__What the exercise asks__. Return each line of the listing that contains the word "kamanu". Case matters.

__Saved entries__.

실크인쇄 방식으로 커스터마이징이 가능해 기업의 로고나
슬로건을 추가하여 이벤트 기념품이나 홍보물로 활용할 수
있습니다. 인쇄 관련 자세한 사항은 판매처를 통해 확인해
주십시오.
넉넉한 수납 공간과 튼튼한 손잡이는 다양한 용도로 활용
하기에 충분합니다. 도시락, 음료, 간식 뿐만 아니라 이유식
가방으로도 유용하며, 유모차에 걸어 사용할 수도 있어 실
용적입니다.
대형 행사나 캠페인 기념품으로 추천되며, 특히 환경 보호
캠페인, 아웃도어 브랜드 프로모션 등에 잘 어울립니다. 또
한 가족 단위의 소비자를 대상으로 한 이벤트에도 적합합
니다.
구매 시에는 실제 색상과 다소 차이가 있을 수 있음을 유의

--

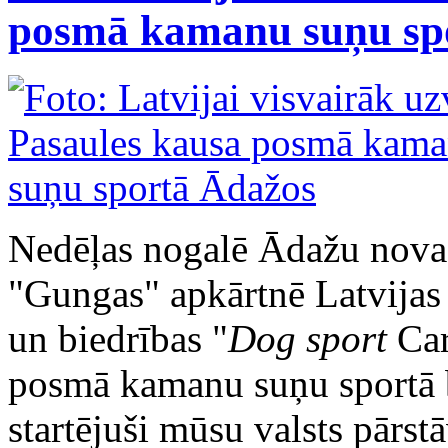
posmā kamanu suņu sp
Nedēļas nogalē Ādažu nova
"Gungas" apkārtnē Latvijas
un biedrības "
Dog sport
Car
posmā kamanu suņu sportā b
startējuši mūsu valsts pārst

==

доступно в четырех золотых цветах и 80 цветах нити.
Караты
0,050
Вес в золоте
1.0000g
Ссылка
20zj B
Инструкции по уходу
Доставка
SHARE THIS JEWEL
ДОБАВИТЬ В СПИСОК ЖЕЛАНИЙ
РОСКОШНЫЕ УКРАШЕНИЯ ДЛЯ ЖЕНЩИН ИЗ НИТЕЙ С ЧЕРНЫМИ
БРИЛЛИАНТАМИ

__The answer__.
posmā kamanu suņu sp
posmā kamanu suņu sportā b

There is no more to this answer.